### Tasks
1. Answer these questions using the article on West Virginia flood costs:
(a) How many people died in the two flood events combined?
(b) In what year did state lawmakers create the flood resiliency trust?
(c) Who is director of the West Virginia Emergency Management Division?
2. For each statement below, say whether it agrees with the article on West Virginia flood costs, and quote the words from the article that settle it.
(a) The floods in Southern West Virginia came after the floods in Northern West Virginia.
(b) State lawmakers provided money for the flood resiliency trust they created.
(c) Officials reported to lawmakers at an interim legislative session meeting on a Tuesday.
3. Write the next part of the article on West Virginia flood costs, starting after its last sentence.

### Provided text
-- START --

WV officials count steep flood costs, consider recovery concerns amid FEMA turmoil
By Mike TonyCharleston Gazette-Mail
Next week will mark 10 months and six months since flood events devastated Southern West Virginia and Northern West Virginia, respectively, prompting federal disaster declarations and leaving a combined 12 people dead.
West Virginia officials counted steep costs beyond the incalculable loss of life and reported lingering recovery efforts to state lawmakers at an interim legislative session meeting Tuesday, demonstrating the massive and potentially soon-to-grow liabilities the floodprone state’s taxpayers bear amid Federal Emergency Management Agency downsizing and turmoil under the Trump administration.
Presentations from West Virginia Emergency Management Division Director G.E. McCabe and state Department of Transportation Secretary and Division of Highways Commissioner Stephen Rumbaugh indicated floods has cost taxpayers tens of millions of dollars in recovery funding and required repair work from hundreds of state employees.
The costs loom especially large given the long-term increase in major flood event frequency in West Virginia as regional advocacy groups call for greater federal flood resiliency measures and the state faces a future of more extreme weather without budget support for the flood resiliency trust purse state lawmakers created in 2023 but did not fund.

-- END --

### Record extracts
-- START --

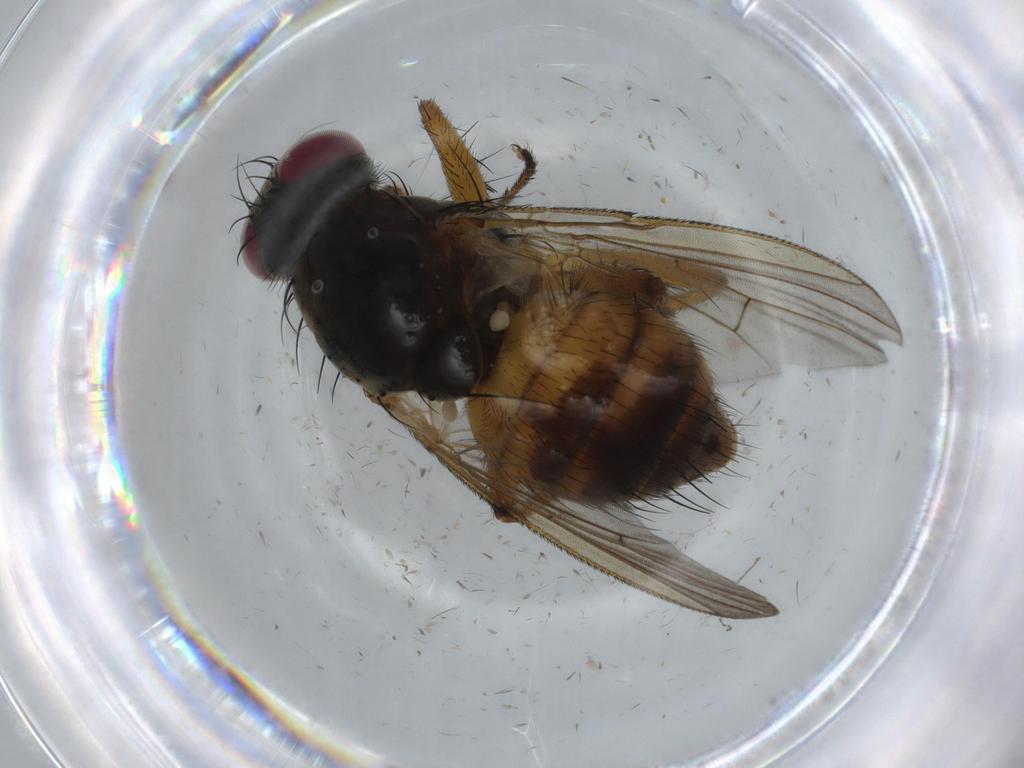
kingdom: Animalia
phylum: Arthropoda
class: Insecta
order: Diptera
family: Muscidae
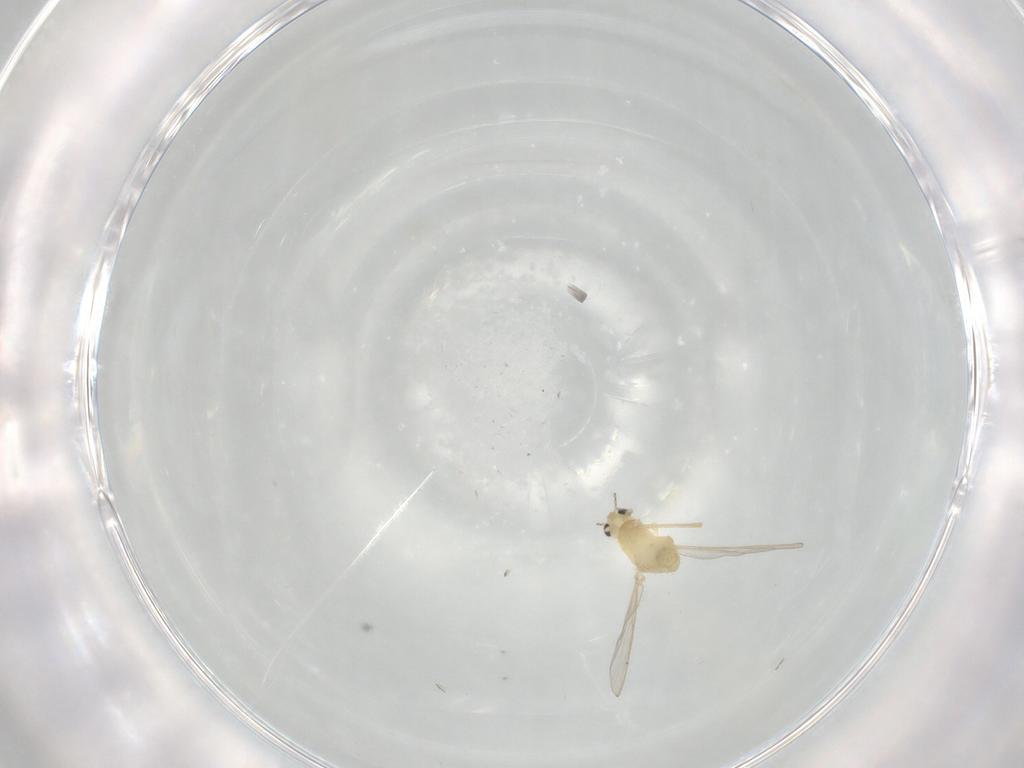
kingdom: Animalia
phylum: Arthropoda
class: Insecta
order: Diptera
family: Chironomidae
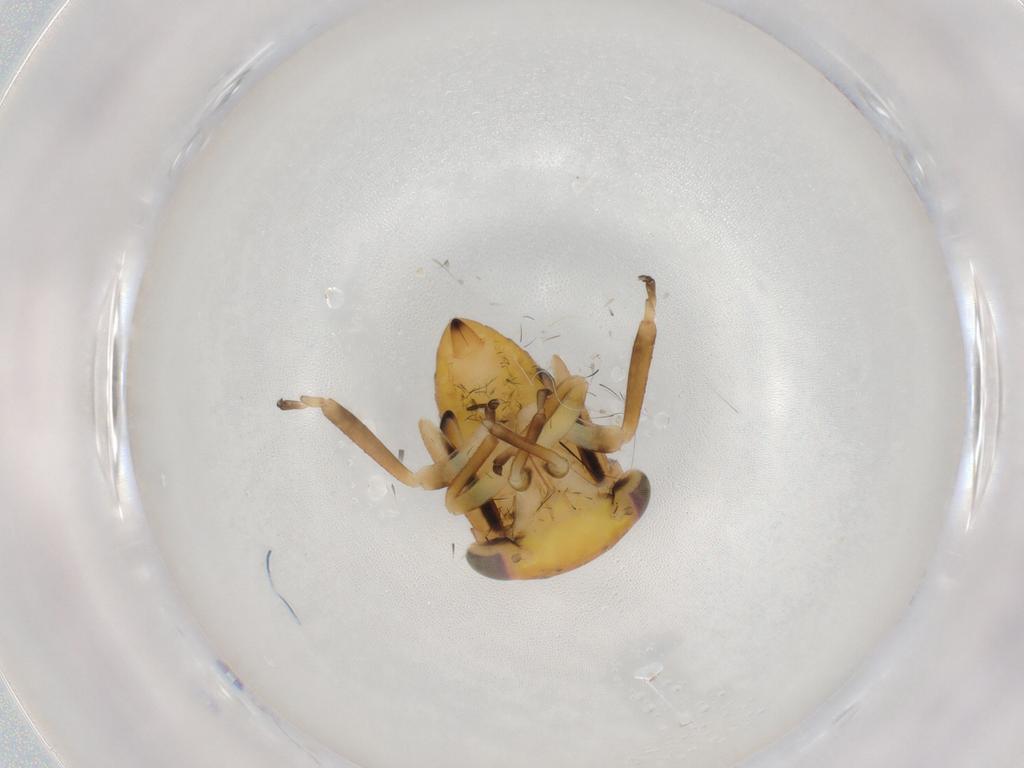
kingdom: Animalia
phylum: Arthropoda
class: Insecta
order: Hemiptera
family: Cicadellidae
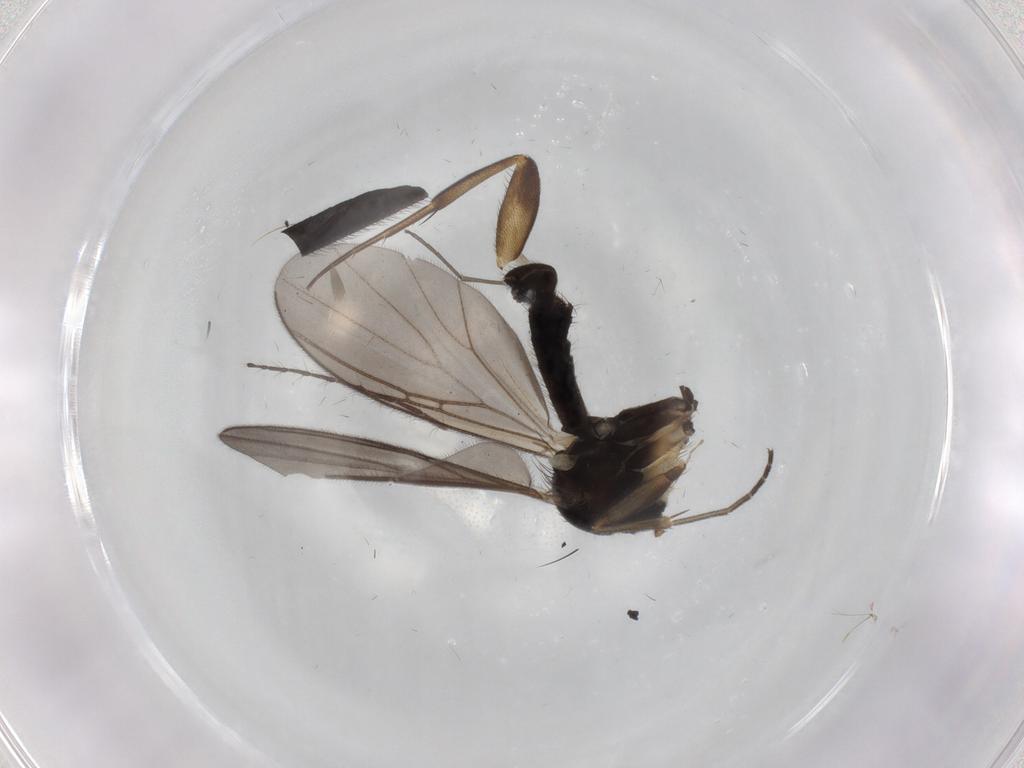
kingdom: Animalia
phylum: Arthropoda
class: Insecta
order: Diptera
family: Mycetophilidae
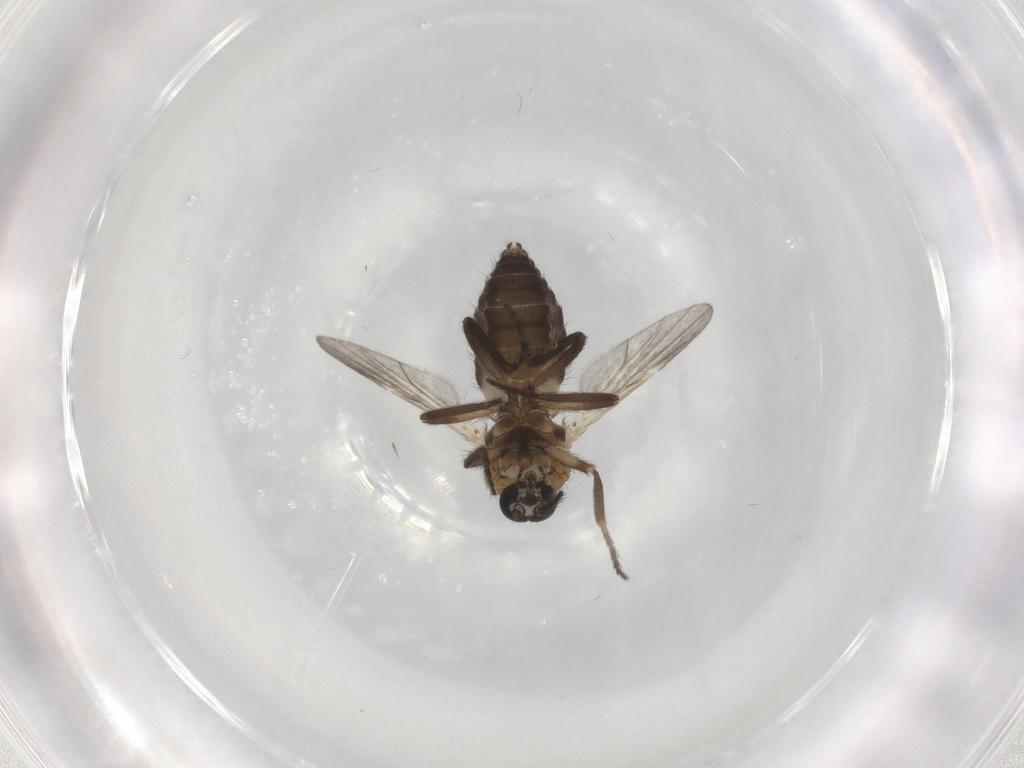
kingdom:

-- END --
-- START --

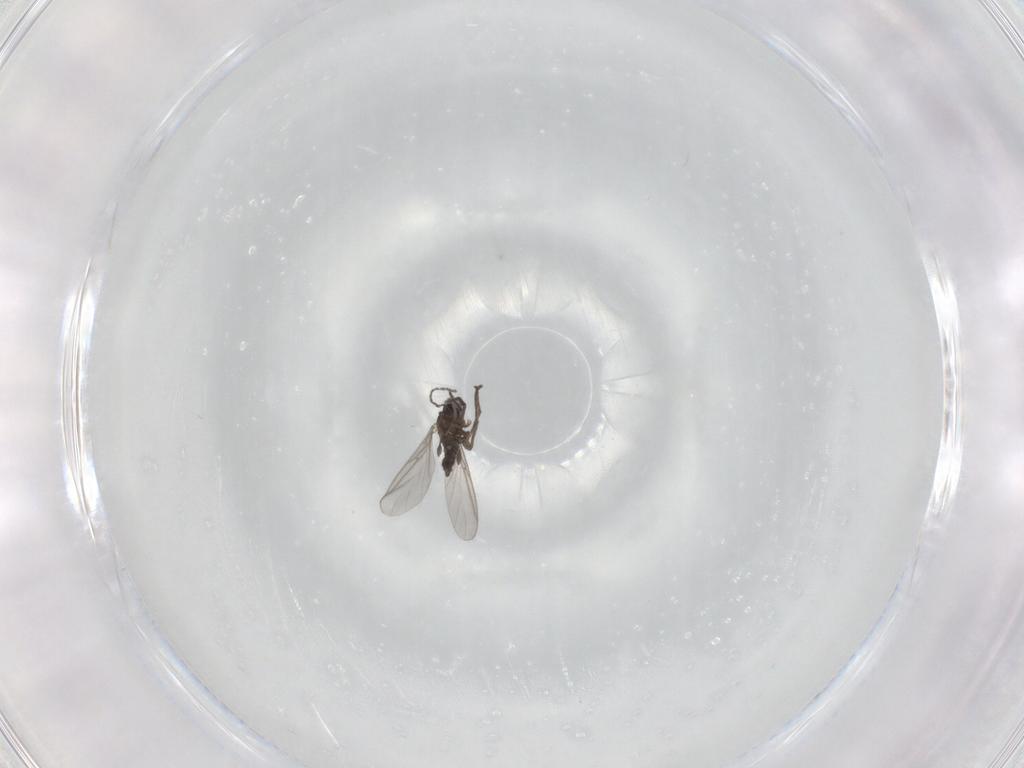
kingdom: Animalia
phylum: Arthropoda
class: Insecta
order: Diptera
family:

-- END --

### Results
1.
(a) 12 people
(b) 2023
(c) G.E. McCabe

2.
(a) No: "10 months and six months since flood events devastated Southern West Virginia and Northern West Virginia, respectively"
(b) No: "created in 2023 but did not fund"
(c) Yes: "at an interim legislative session meeting Tuesday"

3.
Over $52 million distributed via FEMA Individual Assistance
McCabe told the Joint Legislative Flooding Committee on Tuesday that roughly $40.5 million has been distributed to 5,390 families through the FEMA’s Individual Assistance program, which provides funds directly to eligible individuals and families, in response to the February flooding that swept through southern West Virginia.
The Individual Assistance was granted in Logan, McDowell, Mercer, Mingo, Raleigh, Wayne and Wyoming counties, McCabe said, adding that Public Assistance — a FEMA program that supports state and local governments and certain nonprofits — was granted in those counties plus Boone, Greenbrier, Lincoln and Summers counties.
The Public Assistance has come with the federal government covering 90% of eligible costs, McCabe indicated.
Roughly $11.5 million was distributed to 1,158 households in Marion and Ohio counties in response to the June flooding, which left nine people dead and was West Virginia’s deadliest flood since a June 2016 deluge that left 23 people dead and displaced more than 2,000.
Rumbaugh reported that 560 DOH employees were engaged at the peak of repair work prompted by the February flooding. McDowell County had the highest number of DOH employees engaged with 107, followed by Logan and Wayne counties with 52 each.
The June flooding triggered engagement of 240 DOH employees at the peak of repair work: 110 in Marion County, 97 in Ohio County and 33 in Monongalia County, Rumbaugh indicated.
Flooding events this year have damaged more than 710 miles of roads across West Virginia, Rumbaugh indicated, with the most damaged road miles located in McDowell (267) and Wyoming (87) counties, according to Rumbaugh’s presentation.
Those counties struggle with poverty, exacerbating recovery efforts. Wyoming County’s percentage of people in poverty in 2023, 36.2%, was the state’s highest and more than triple the national rate.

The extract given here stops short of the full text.